[Records from a data collection]
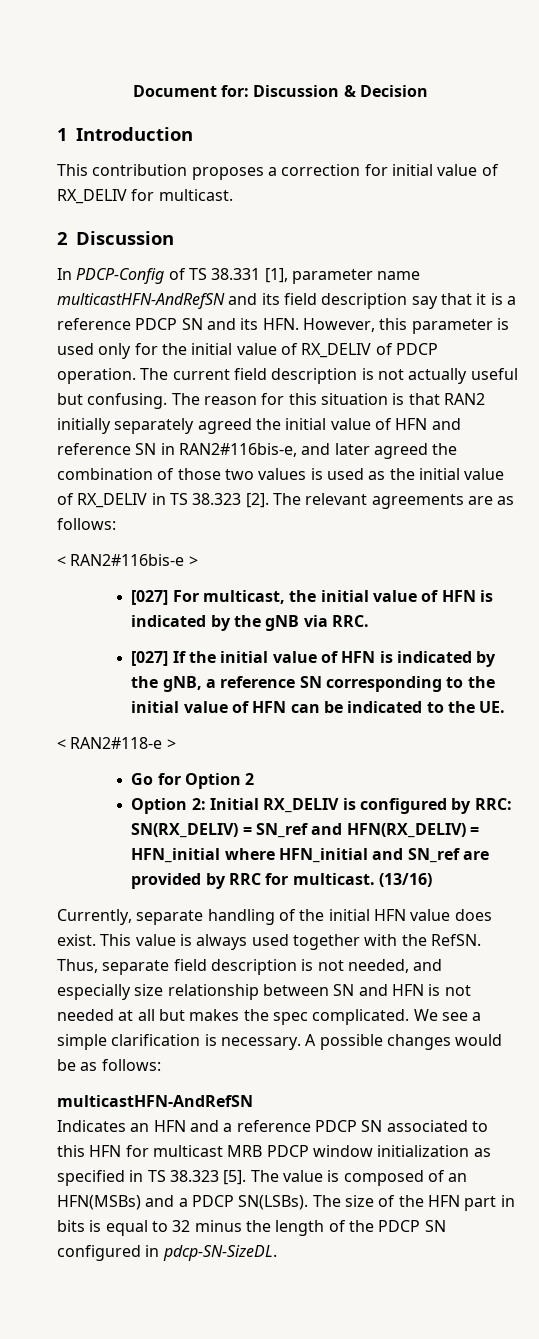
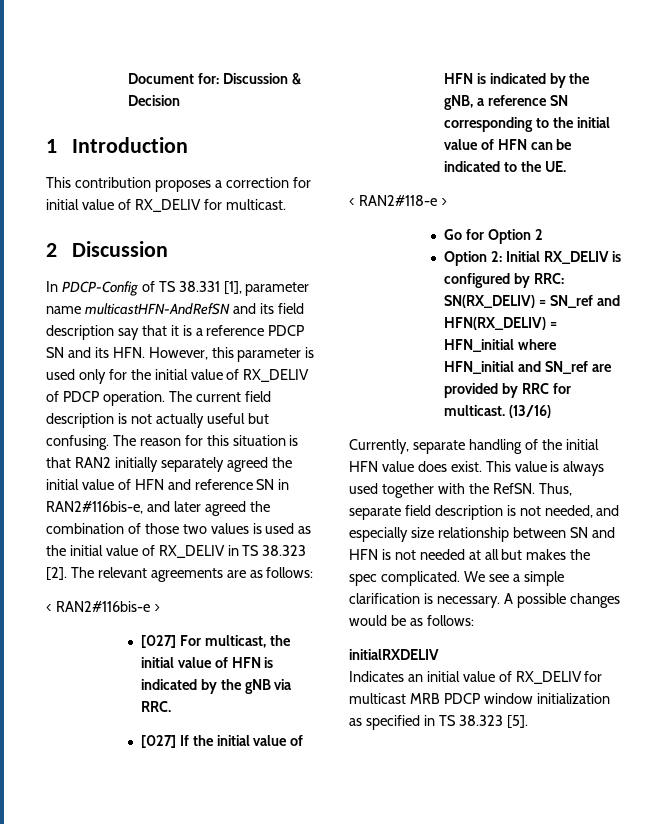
[57,1095,253,1107] multicastHFN-AndRefSN -> [349,649,439,660] initialRXDELIV
[153,1120,488,1132] [57,1145,122,1157] HFN and a reference PDCP SN associated to this HFN -> [426,671,582,684] initial value of RX_DELIV
[250,1170,468,1186] [57,1195,515,1211] [57,1220,446,1236] [57,1245,277,1261] The value is composed of an HFN(MSBs) and a PDCP SN(LSBs). The size of the HFN part in bits is equal to 32 minus the length of the PDCP SN configured in pdcp-SN-SizeDL. -> (528, 721) none

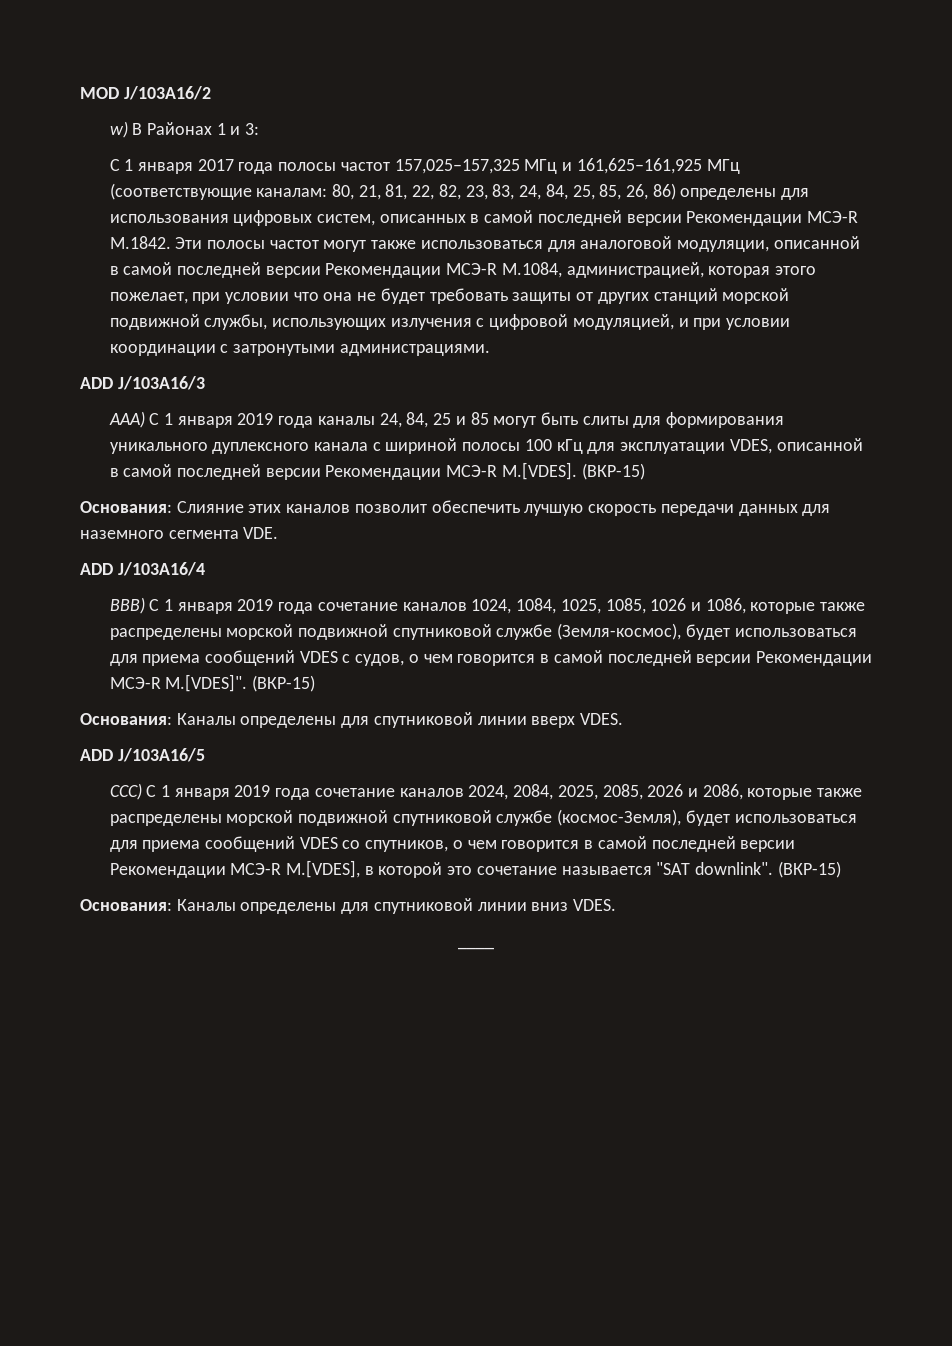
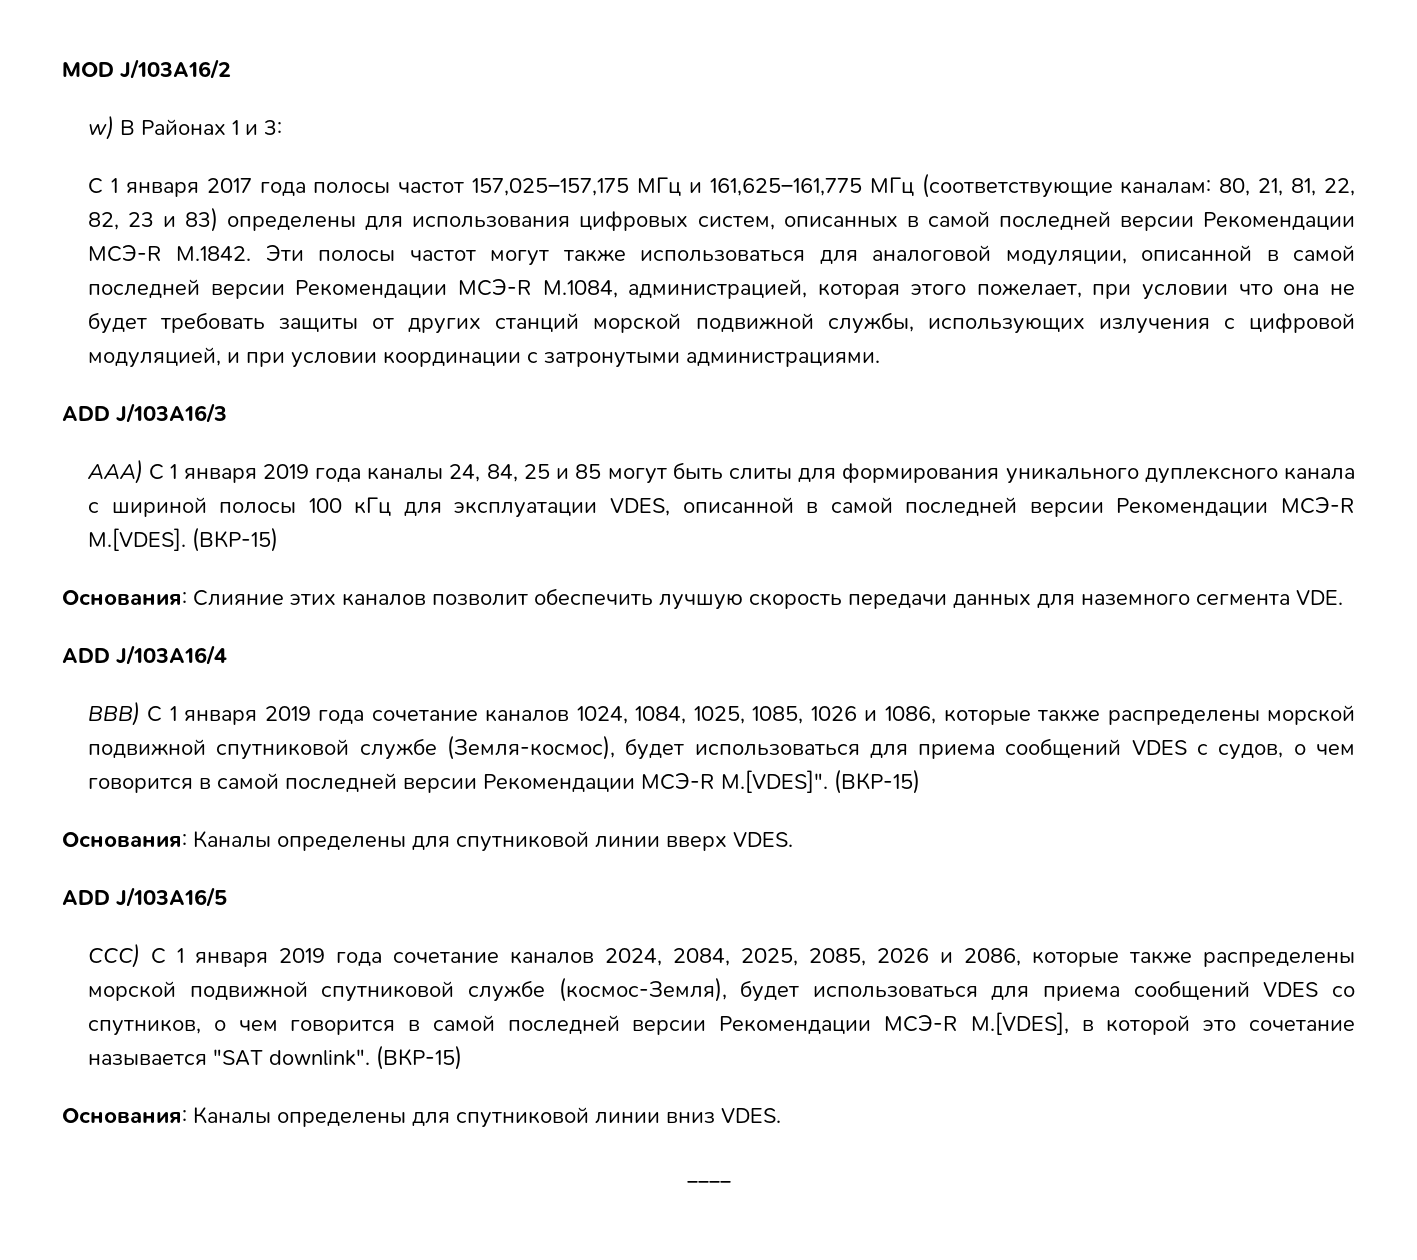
[394,159,520,174] 157,025–157,325 -> [472,178,630,196] 157,025–157,175
[576,158,702,174] 161,625–161,925 -> [709,178,862,196] 161,625–161,775
[465,183,676,200] 23, 83, 24, 84, 25, 85, 26, 86) -> [128,207,219,232] 23 и 83)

WHAT YOU NEED TO DO:
Make an exact copy of the records from their first line through the line containing "[153,1120,488,1132] [57,1145,122,1157] HFN", both ends included, with the pictures omitted.

RESULT FOR THIS EXERCISE:
[57,1095,253,1107] multicastHFN-AndRefSN -> [349,649,439,660] initialRXDELIV
[153,1120,488,1132] [57,1145,122,1157] HFN and a reference PDCP SN associated to this HFN -> [426,671,582,684] initial value of RX_DELIV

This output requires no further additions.